Colombia hopes to describe the flavor of manor coffee beans, taste treatment, regional varieties.

Published: 2024-10-21 Author: World Gafei
Last Updated: 2024/10/21, Colombia wants the flavor of manor coffee beans to describe the taste of French varieties. At that time, the opportunity that the manor wanted to see was Geisha (also known as a geisha). After the Emerald Manor of Panama became famous because of the rediscovery of rose summer in the garden, coffee farms around the world have been studying the possibility of planting rose summer, but there are no roses in Colombia.

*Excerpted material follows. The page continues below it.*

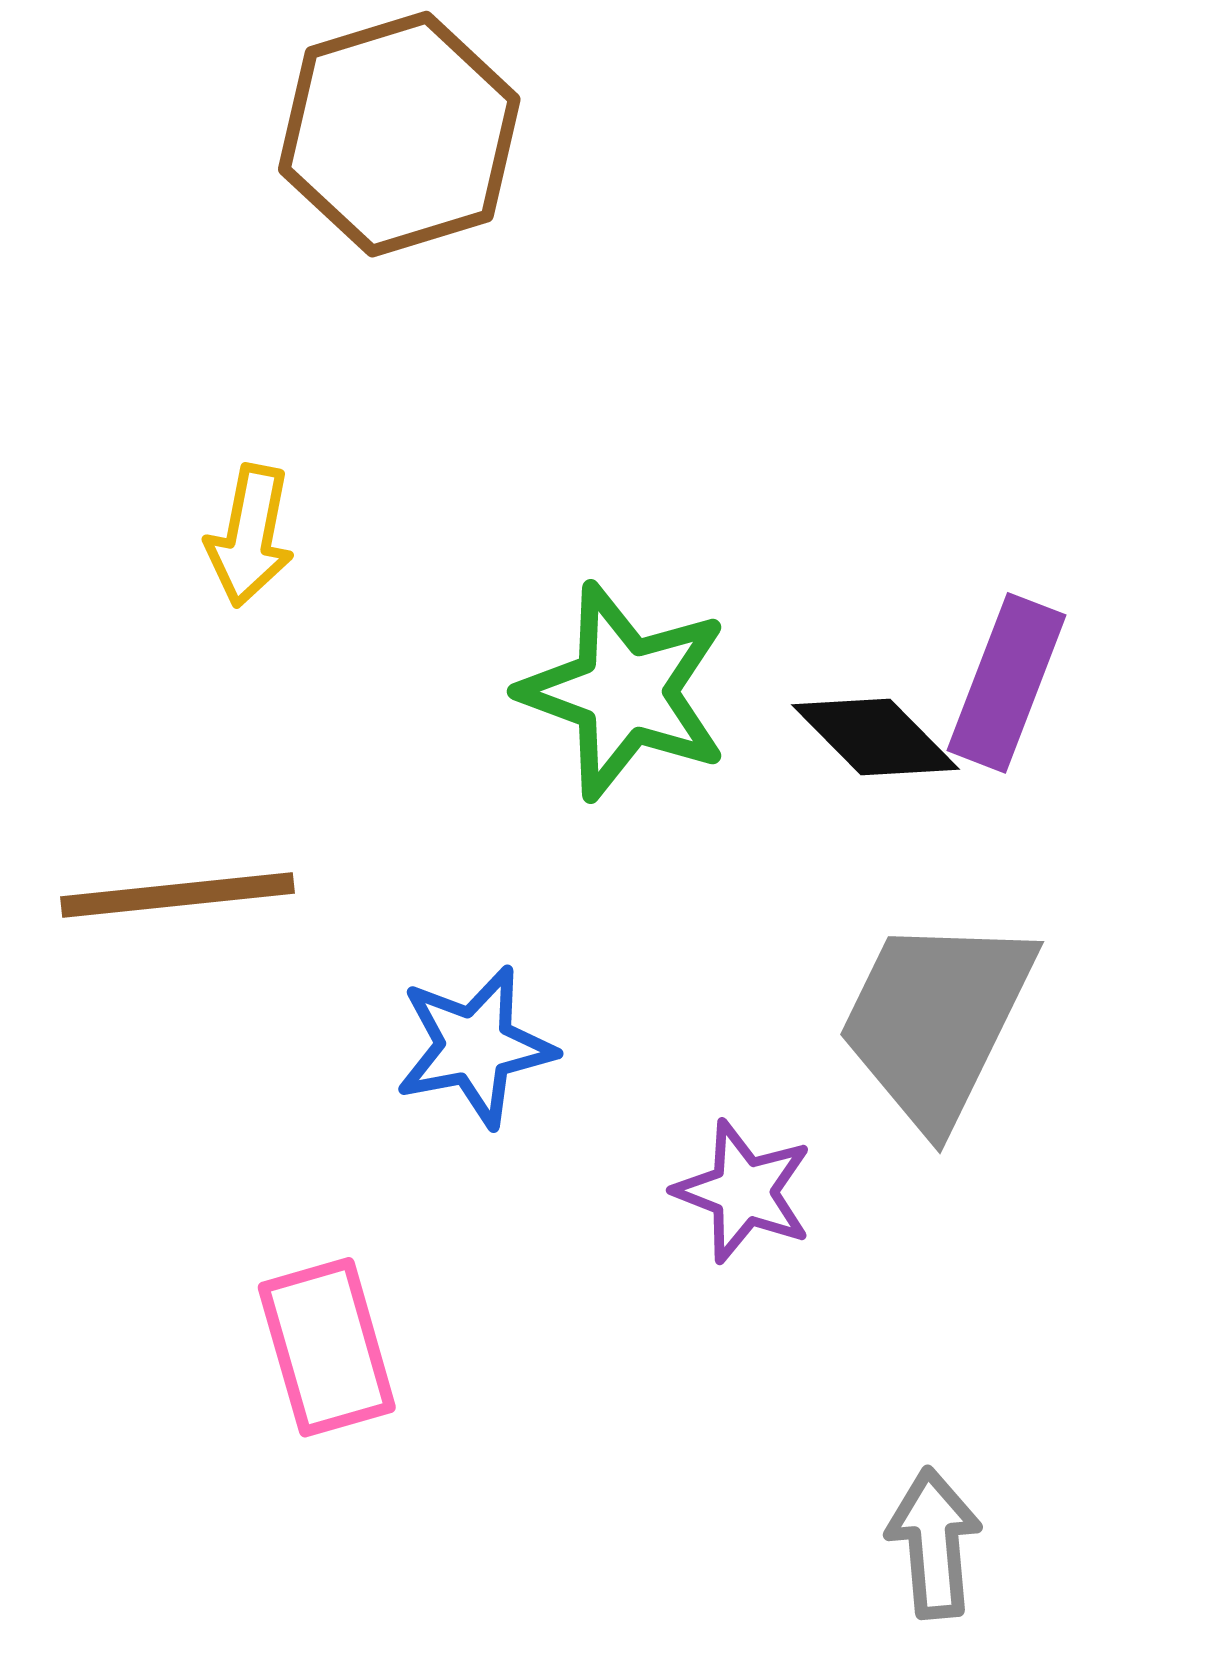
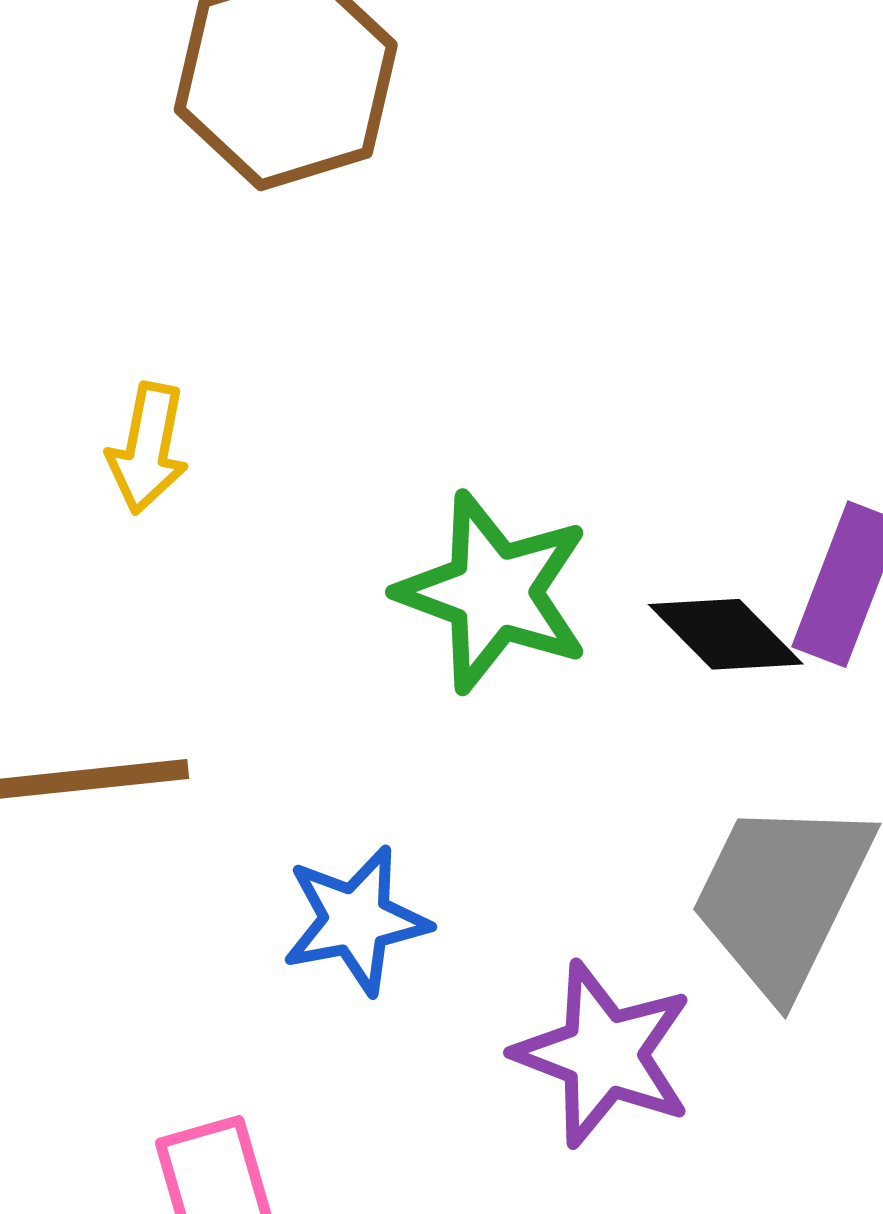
purple star: (743, 1192) -> (604, 1054), size x1.4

Colombia Hope Manor Coffee Bean Flavor Description Taste Treatment Method Region Variety

The opportunity that Hope Manor saw at that time was Geisha. Panama Emerald Manor became famous because it rediscovered rose summer in the garden. After becoming the world's top manor, coffee farms all over the world were studying the possibility of planting rose summer, but Colombia did not have rose summer varieties. Hope Manor owner Rigoberto Herrera sent chief botanist Hernando Tapasco to Panama to learn from them. Next door to Emerald Manor in Boquet, he rented La Cardeida Farm. Tapasco himself stayed in Boquet for a year to thoroughly study rose summer planting and production technology.

In December 2006, Hope Manor bought Cerro Azul in Colombia's Cauca Valley, a geographical environment very close to the terroir and the Borquette, where warm air rising from the Cauca Valley met cold air from the Pacific Ocean. The estate has 20 hectares of cultivated land located between 1700 and 1950 meters above sea level, originally planted with Caturra. In September 2007, 35,000 summer rose trees were planted. Unexpectedly, two months later, some of the saplings died, Rigoberto's brother wanted to give up, thinking that the wind was too cold to plant, and should be changed to cattle pasture. Rigoberto refused to concede defeat, insisted on replanting, and planted windbreaks on top so that strong winds would not destroy coffee bushes.

This batch of roses survived, and in the 2012 harvest season, won the second place in the annual World Coffee Competition of the American Fine Coffee Association, and the other two estates of Hope Manor took a total of three places in the top ten: second, third and seventh, setting an incredible triple crown.

Hope Manor was different from other manors. It had a PhD botanist, three professional cup surveyors, and 100 full-time employees. Currently, it managed the manors under its jurisdiction. The estate is owned by the Herrera brothers. In fact, the Herrera brothers 'grandfather ran a coffee farm in Trujillo, Colombia. Later, the brothers gradually declined and left Colombia. But they didn't give up on their dream of running a coffee plantation back home.